● **Work required**:
Range to output from the entries below: the line containing "Mark Peden |" through the line containing "John Gordon: He". Set it down exactly, ends included, nothing else.

● **Saved entries**:
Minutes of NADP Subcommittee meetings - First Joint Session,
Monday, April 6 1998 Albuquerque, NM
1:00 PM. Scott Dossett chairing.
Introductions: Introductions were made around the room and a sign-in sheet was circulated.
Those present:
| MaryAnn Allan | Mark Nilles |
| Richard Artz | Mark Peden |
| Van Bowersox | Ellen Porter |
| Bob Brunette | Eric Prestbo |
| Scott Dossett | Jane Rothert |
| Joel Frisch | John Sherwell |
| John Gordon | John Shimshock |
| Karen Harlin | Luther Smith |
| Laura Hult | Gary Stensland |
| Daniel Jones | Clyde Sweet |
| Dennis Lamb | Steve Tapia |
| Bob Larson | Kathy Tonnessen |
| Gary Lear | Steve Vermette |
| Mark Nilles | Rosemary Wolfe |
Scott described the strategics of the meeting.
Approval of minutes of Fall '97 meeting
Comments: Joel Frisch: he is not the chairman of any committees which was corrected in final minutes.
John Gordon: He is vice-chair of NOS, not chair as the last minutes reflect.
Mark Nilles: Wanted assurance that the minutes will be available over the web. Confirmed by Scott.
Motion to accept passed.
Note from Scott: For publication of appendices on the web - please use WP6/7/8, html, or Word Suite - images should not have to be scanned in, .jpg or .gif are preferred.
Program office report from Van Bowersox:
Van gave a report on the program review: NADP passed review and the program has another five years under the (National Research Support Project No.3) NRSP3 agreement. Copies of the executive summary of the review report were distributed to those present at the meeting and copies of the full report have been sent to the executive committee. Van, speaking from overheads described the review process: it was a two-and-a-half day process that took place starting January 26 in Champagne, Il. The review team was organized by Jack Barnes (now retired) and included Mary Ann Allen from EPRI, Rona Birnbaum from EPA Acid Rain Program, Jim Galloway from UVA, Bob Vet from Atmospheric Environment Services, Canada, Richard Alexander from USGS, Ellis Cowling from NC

● **Task result**:
| Richard Artz | Mark Peden |
| Van Bowersox | Ellen Porter |
| Bob Brunette | Eric Prestbo |
| Scott Dossett | Jane Rothert |
| Joel Frisch | John Sherwell |
| John Gordon | John Shimshock |
| Karen Harlin | Luther Smith |
| Laura Hult | Gary Stensland |
| Daniel Jones | Clyde Sweet |
| Dennis Lamb | Steve Tapia |
| Bob Larson | Kathy Tonnessen |
| Gary Lear | Steve Vermette |
| Mark Nilles | Rosemary Wolfe |
Scott described the strategics of the meeting.
Approval of minutes of Fall '97 meeting
Comments: Joel Frisch: he is not the chairman of any committees which was corrected in final minutes.
John Gordon: He is vice-chair of NOS, not chair as the last minutes reflect.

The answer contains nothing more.